Mr. and Mrs. Viets opened a modest hotel there and for nearly two years all of the settlers coming in this direction stopped at the Viets house there. The Great Hudson Bay company established a trading post at Georgetown with Mr. Viets in town. In 1872 it became evident that the Northern Pacific would cross the river 20 miles north (south) at Fargo. Grand Forks was just coming into notice at that time and had perhaps 50 bona fide residents. The Hudson Bay company discerned that it was to become an important trading point and opened a trading post here with Mr. Viets in charge. They also erected a hotel which was known for some time as the Hudson Bay house. Mr. Viets opened here the first real hotel in North Dakota, with Mrs.
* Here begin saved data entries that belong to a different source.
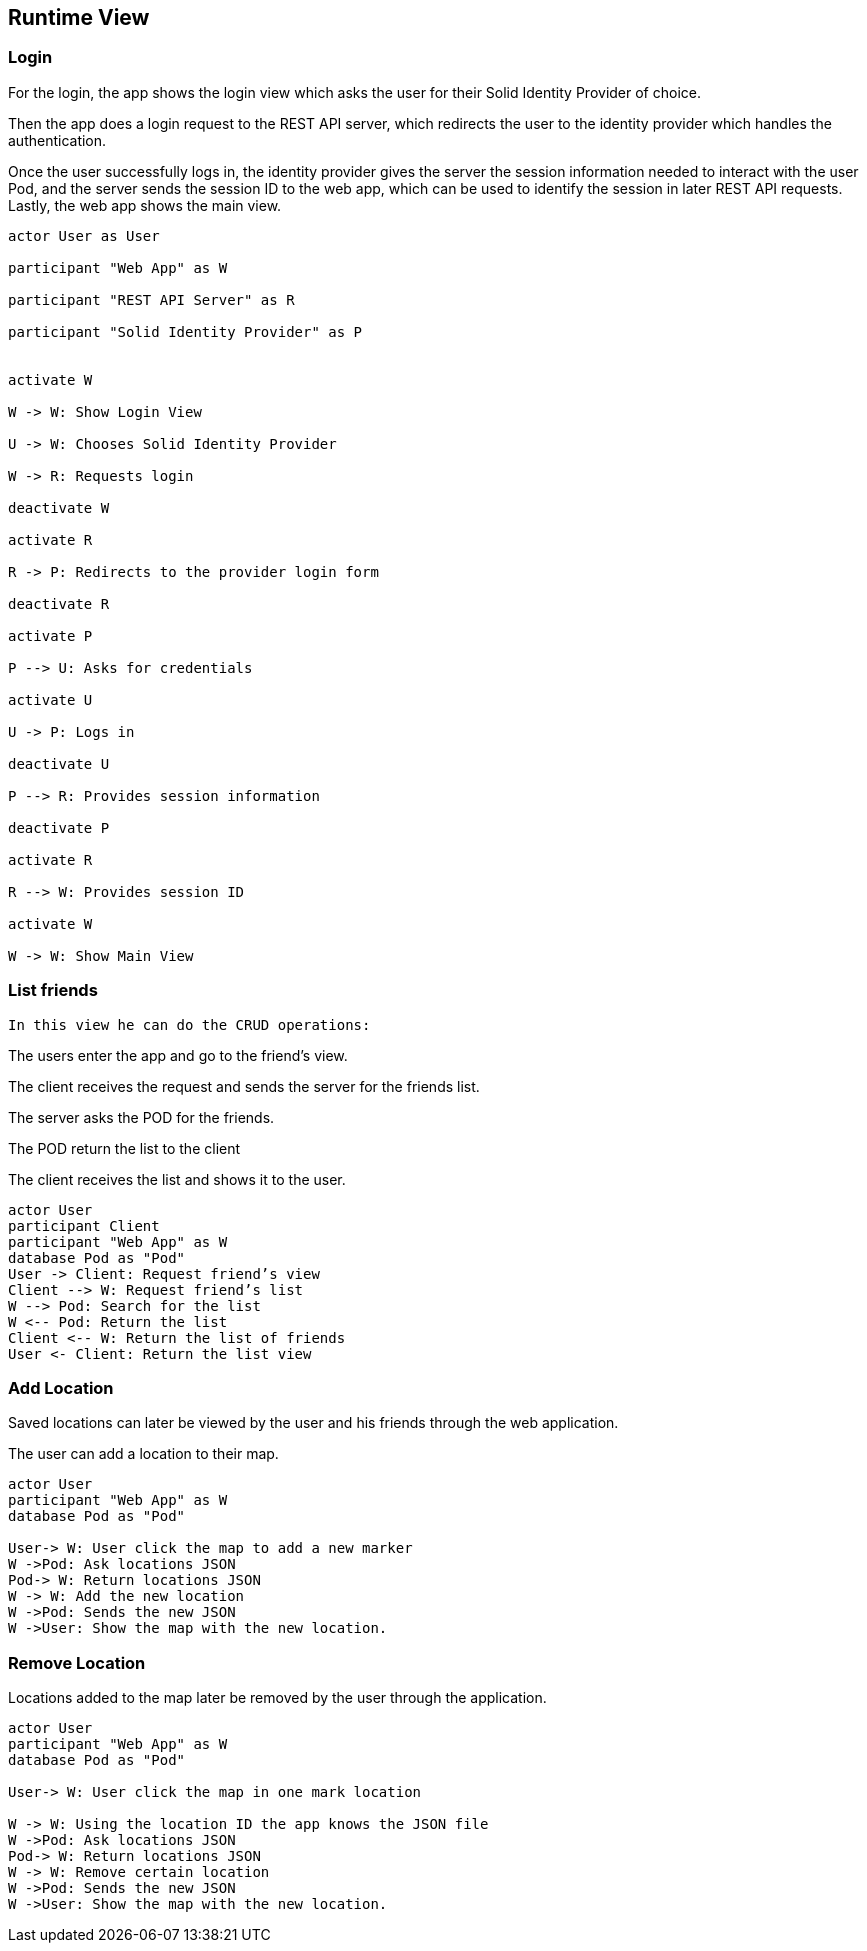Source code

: [[section-runtime-view]] 

== Runtime View 

=== Login 

For the login, the app shows the login view which asks the user for their Solid Identity Provider of choice. 

Then the app does a login request to the REST API server, which redirects the user to the identity provider which handles the authentication. 

Once the user successfully logs in, the identity provider gives the server the session information needed to interact with the user Pod, and the server sends the session ID to the web app, which can be used to identify the session in later REST API requests. Lastly, the web app shows the main view. 

[plantuml,"Sequence diagram - Login",png] 

---- 

actor User as User 

participant "Web App" as W 

participant "REST API Server" as R 

participant "Solid Identity Provider" as P 
  

activate W 

W -> W: Show Login View 

U -> W: Chooses Solid Identity Provider 

W -> R: Requests login 

deactivate W 

activate R 

R -> P: Redirects to the provider login form 

deactivate R 

activate P 

P --> U: Asks for credentials 

activate U 

U -> P: Logs in 

deactivate U 

P --> R: Provides session information 

deactivate P 

activate R 

R --> W: Provides session ID 

activate W 

W -> W: Show Main View 

----  

=== List friends 

 In this view he can do the CRUD operations: 

The users enter the app and go to the friend's view. 

The client receives the request and sends the server for the friends list. 

The server asks the POD for the friends. 

The POD return the list to the client 

The client receives the list and shows it to the user. 

 
[plantuml,"Sequence diagram - Nearby friends",png] 

---- 

actor User 
participant Client 
participant "Web App" as W  
database Pod as "Pod" 
User -> Client: Request friend’s view 
Client --> W: Request friend’s list 
W --> Pod: Search for the list 
W <-- Pod: Return the list 
Client <-- W: Return the list of friends 
User <- Client: Return the list view 

----   

=== Add Location   

Saved locations can later be viewed by the user and his friends through the web application. 

The user can add a location to their map.   

[plantuml,"Sequence diagram - Saving Locations - mobileapp",png] 

---- 

actor User 
participant "Web App" as W  
database Pod as "Pod" 
 
User-> W: User click the map to add a new marker 
W ->Pod: Ask locations JSON 
Pod-> W: Return locations JSON 
W -> W: Add the new location 
W ->Pod: Sends the new JSON 
W ->User: Show the map with the new location. 

----  

=== Remove Location 

Locations added to the map later be removed by the user through the application.  

[plantuml,"Sequence diagram - Editing Saved Locations",png] 

---- 

actor User 
participant "Web App" as W   
database Pod as "Pod" 
 
User-> W: User click the map in one mark location 

W -> W: Using the location ID the app knows the JSON file 
W ->Pod: Ask locations JSON 
Pod-> W: Return locations JSON 
W -> W: Remove certain location 
W ->Pod: Sends the new JSON 
W ->User: Show the map with the new location. 

---- 

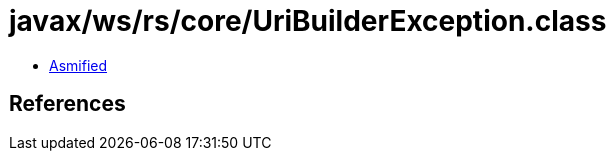= javax/ws/rs/core/UriBuilderException.class

 - link:UriBuilderException-asmified.java[Asmified]

== References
Viets as the hostess. Many a traveler coming to this section in those early days had reason to bless her name for she was a mother to all in need, and lent a helping hand to many in distress. She was foremost in every good work. It was largely through her efforts that the means were collected to build the first Methodist church in Grand Forks.

Retired From Hotel. In 1874 the Hudson Bay company disposed of its holdings and retired from business in the United States. Mr. Viets retired from the hotel and it became the Northwestern hotel. Later it was moved to a new location and is now the Arlington hotel. Mr. Viets acquired some land in the south end of the new city and built a modest cottage which is now a part of the Hotel hall on South Third street. Guests who had been accustomed to stopping with Mr. and Mrs. Viets in the hotel at Georgetown and later in Grand Forks, asked to be taken in at their new home when visiting Grand Forks on business. At continued requests Mr. Viets built an addition to his cottage in order to take in a few transients. Later the demand still being insistent and another addition was built, and then another. Finally the long disjointed building became Grand Forks’ leading hostelry and was for years the favorite stopping place here. Mr. Viets also built a flouring mill near his hotel, the first in the state on a commercial scale. While Mr. Viets was the agent of the Hudson Bay company he purchased for the stores in Grand Forks, Georgetown and “Frog Point” a bill of goods aggregating $70,000 from one James Twamley, a New York traveling man, who happened out this way. The traveling man thought that a town that could place such orders would be a good place to locate in and a little later he entered into partnership with Mr. Viets in the general merchandise business. They acquired the stock of goods formerly owned by the Hudson Bay company and opened up business on the site of the present Ontario store.

Moved to Minot. Ten years later they removed to Minot and engaged in general merchandising there. Mr. Viets also erected and operated a large flouring mill at Minto. In the meantime Grand Forks public spirited citizens had erected a mammoth hotel, which had become an elephant on their hands. At their request Mr. Viets returned to Grand Forks and with J. E. Dow became the successful proprietors of the house. The splendid hotel was completely destroyed by fire in 1896 and there being no prospect of its immediate reconstruction, Mr. Viets accepted a hotel proposition in Michigan and a little later Mr. and Mrs. Viets moved to their former home in Ashtabula, Ohio, where they have since resided. In all of Mr. Viets’ varied enterprises Mrs. Viets was his constant advisor, helpmeet and active partner. Her life was largely devoted to charity work and other good deeds. She leaves one daughter, Mrs. M. S. Titus of Minto, who was with her at the last. (Grand Forks Daily Herald, Sunday Morning, January 2, 1910, Volume XXIX, Number 55, Page 8).